Nie zawężaliśmy tematyki publikacji – jeśli kogoś inspiruje Norwid w biologii molekularnej, niech i tak będzie.

Następnie naszych romantyków sprowadzono wprowadzono do Excela i znormalizowano dwiema metodami. Pierwszą jest analogiczne do rankingu szanghajskiego pierwiastkowanie. Drugą jest normalizacja inspirowana rankingiem Times Higher Education, dlatego najpierw poddaliśmy romantyków metodzie z-scoring (opartej o wartości średnie i odchylenia standardowe), a potem – by ich dodatkowo pognębić – także ­t-scoring. Następnie w obu wariantach obliczono wartości wskaźnika całkowitego, będącego średnią wartości z obu baz danych. Ostateczny wynik każdego romantyka jest procentem najwyższej wartości w całej romantycznej populacji.

Wyniki analizy

Cóż, to była nierówna walka. Można się było spodziewać, że proza pokona poezję. Ale i tak wyniki są bardzo ciekawe (patrz tabela).

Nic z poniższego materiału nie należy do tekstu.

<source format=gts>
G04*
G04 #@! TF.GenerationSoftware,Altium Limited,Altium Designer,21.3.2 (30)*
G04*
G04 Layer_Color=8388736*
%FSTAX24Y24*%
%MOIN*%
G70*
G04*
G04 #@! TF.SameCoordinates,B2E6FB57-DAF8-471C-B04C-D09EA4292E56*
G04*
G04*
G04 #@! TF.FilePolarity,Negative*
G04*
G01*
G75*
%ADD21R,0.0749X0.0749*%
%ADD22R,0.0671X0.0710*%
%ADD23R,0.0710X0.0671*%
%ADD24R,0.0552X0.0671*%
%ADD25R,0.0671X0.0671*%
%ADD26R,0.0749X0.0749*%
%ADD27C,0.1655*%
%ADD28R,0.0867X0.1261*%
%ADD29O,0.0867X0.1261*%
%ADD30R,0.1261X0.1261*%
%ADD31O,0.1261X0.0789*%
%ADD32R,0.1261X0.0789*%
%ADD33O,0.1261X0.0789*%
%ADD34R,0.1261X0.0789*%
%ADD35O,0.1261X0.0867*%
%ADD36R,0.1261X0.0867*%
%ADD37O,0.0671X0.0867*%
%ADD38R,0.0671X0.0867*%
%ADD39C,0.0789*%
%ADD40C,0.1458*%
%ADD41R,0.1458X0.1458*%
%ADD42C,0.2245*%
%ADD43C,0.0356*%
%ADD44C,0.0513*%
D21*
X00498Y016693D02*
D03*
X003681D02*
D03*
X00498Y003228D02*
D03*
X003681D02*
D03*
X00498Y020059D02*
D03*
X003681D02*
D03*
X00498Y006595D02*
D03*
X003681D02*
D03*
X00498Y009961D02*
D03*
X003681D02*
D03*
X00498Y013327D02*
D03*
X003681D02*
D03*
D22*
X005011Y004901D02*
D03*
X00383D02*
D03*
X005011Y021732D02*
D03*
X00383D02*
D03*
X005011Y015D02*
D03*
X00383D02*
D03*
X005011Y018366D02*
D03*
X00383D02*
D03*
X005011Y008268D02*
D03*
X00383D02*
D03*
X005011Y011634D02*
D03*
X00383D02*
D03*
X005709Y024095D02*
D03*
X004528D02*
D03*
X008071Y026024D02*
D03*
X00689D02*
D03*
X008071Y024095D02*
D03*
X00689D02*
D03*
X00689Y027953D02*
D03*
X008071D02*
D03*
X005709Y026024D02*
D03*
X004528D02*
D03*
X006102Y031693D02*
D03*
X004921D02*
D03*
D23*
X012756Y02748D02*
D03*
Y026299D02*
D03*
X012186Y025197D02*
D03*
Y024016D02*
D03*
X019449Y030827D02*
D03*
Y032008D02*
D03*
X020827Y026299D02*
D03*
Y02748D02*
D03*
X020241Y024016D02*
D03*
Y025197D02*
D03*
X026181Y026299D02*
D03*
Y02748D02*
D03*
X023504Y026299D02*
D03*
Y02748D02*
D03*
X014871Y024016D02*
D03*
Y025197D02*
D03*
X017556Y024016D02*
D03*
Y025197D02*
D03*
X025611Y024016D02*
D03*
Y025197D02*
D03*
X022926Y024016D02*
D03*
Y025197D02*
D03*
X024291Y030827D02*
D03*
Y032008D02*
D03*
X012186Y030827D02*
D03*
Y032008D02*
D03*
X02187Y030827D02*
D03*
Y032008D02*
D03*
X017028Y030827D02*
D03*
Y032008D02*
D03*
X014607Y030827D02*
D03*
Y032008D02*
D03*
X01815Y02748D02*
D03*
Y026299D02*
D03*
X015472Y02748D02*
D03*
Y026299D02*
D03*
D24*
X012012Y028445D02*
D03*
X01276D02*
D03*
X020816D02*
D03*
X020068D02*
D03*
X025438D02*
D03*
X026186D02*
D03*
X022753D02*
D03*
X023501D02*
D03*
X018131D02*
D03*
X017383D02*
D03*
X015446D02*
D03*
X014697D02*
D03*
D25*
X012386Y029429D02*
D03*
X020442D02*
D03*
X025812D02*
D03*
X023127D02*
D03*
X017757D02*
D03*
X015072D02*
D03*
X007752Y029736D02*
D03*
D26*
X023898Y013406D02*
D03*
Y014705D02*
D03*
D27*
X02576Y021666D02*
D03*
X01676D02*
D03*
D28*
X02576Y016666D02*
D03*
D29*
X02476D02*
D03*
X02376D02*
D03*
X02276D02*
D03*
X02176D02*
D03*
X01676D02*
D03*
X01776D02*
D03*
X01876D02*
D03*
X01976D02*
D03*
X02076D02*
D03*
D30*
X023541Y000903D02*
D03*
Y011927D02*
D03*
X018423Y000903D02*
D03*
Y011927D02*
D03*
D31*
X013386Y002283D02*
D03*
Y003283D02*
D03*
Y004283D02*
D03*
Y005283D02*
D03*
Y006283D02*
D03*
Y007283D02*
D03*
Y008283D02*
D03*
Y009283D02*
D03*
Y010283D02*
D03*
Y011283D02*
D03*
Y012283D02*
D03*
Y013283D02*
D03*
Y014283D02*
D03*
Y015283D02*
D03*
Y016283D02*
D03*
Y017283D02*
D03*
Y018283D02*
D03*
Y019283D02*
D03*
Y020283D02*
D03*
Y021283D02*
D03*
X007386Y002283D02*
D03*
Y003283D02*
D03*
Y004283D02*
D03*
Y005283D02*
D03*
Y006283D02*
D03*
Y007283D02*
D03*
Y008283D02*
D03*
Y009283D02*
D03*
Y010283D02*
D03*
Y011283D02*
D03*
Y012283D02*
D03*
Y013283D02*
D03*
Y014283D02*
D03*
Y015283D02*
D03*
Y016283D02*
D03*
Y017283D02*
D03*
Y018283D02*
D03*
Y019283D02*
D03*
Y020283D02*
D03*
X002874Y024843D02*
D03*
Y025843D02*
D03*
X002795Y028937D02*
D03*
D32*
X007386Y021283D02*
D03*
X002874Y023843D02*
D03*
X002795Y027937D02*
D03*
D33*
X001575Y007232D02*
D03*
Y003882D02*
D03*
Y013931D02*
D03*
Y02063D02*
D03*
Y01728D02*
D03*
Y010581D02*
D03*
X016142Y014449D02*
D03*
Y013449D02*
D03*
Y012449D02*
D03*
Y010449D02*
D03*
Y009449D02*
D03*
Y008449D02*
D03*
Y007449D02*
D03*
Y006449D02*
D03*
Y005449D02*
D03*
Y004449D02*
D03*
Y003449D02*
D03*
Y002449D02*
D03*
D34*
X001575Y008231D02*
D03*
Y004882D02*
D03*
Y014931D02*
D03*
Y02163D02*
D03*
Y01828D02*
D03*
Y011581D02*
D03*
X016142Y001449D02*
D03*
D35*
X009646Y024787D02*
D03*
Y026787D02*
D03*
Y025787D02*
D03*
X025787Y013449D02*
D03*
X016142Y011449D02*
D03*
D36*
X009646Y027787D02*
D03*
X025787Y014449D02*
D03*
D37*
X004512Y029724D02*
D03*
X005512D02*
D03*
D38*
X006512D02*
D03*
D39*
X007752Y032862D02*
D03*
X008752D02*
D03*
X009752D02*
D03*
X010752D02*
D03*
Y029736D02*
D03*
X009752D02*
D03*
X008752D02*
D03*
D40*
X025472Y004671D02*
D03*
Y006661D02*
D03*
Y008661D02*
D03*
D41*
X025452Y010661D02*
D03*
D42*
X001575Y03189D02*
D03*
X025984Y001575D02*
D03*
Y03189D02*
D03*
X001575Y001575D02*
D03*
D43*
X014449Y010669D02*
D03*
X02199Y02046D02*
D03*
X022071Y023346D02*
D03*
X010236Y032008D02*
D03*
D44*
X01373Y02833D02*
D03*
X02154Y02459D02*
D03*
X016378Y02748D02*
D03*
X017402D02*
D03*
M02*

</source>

W pierwszej piątce aż cztery osoby parały się prozą (chociaż Poe poezją również). Ale gdyby spojrzeć osobno na prozaików i poetów, to w obu kategoriach zdecydowanie zwyciężyły kobiety! Wyniki Jane Austen, Charlotte Brontë i Mary Shelley nie są wielkim zaskoczeniem – ich powieści do dziś cieszą się niesłabnącą popularnością, o czym świadczą kolejne ekranizacje ich dzieł (przynajmniej jedna na pokolenie).

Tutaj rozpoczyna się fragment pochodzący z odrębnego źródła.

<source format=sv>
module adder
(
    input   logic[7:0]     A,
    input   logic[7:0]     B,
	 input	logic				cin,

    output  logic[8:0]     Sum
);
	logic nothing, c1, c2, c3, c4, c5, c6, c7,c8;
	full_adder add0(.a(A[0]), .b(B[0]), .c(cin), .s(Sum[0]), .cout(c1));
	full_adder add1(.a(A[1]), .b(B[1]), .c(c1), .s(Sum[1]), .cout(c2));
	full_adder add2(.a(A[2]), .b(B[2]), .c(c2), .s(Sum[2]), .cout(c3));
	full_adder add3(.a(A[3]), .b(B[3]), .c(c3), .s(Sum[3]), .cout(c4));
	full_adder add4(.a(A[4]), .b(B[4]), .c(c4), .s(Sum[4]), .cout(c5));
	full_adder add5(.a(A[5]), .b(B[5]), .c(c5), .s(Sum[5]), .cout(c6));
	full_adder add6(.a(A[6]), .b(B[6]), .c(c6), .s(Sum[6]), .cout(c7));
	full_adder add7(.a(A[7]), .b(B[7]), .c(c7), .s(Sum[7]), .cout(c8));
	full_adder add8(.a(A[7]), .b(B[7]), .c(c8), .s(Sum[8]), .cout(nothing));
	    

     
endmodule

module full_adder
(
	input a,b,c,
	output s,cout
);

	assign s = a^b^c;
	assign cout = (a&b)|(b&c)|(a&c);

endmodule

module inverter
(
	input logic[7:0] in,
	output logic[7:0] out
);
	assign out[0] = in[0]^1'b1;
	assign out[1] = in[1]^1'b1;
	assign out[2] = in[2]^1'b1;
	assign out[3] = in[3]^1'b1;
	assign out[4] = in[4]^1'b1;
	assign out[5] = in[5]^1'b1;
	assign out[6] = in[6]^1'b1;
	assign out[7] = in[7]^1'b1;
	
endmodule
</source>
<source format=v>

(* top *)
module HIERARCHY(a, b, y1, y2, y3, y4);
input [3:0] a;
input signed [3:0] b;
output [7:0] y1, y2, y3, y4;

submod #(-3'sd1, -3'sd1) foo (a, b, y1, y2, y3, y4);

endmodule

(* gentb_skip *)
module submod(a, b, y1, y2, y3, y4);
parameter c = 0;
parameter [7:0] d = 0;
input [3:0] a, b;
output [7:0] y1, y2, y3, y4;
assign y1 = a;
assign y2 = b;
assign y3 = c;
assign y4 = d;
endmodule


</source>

Natomiast wynik Emily Dickinson jest imponujący. Nie dość, że pokonała wszystkich panów poetów, to jeszcze w ogólnym rachunku ustąpiła jedynie Jane Austen.

A jak tam nasi panowie Mickiewicz i Słowacki? Cóż, wydaje się, że muszą się jeszcze dużo nauczyć od Emily Dickinson. Być może powinni publikować więcej po angielsku? ​​​​​​​W każdym razie oficjalne stanowisko Uniwersytetu im. Adama Mickiewicza w Poznaniu jest takie, że cieszy się, że wygrał jego faworyt. Być może pomogła mu zbieżność nazwisk.

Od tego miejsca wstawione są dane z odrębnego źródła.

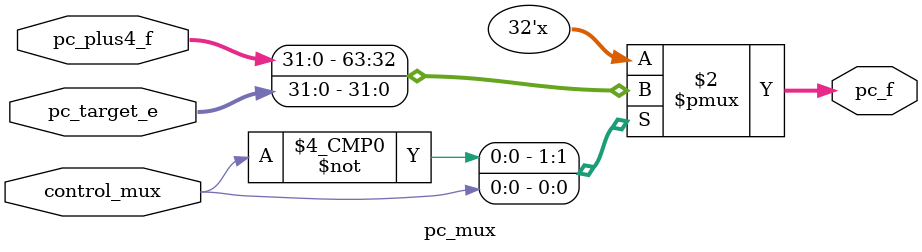
<source format=sv>
module pc_mux(pc_plus4_f, pc_target_e, control_mux, pc_f);
    input logic [31:0] pc_plus4_f, pc_target_e;
    input logic control_mux;
    output logic [31:0] pc_f;

    always_comb begin
        case(control_mux)
            0: pc_f = pc_plus4_f;
            1: pc_f = pc_target_e;
        endcase
    end
endmodule
</source>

Kolejna refleksja wiąże się z listą lektur szkolnych – na których miejscach znajdują się autorzy, których kazano Państwu czytać w szkole?

Podsumowanie

Ogólnie trzeba jednak przyznać, że wyniki uzyskane przez romantyków nie są imponujące. W wartościach bezwzględnych większość z nich osiągnęła kilkadziesiąt publikacji w ciągu 5 lat.

Być może znów potrzeba nam kolejnego "roku bez lata", by mógł narodzić się nowy "współczesny Prometeusz", który zwróci naszą uwagę na rozterki i dylematy tak poruszające dusze romantyków. Ale kto wie, może za 200 lat ktoś wspomni TEN pandemiczny rok i będzie go rozumiał właśnie przez pryzmat literatury, która w nim się narodziła?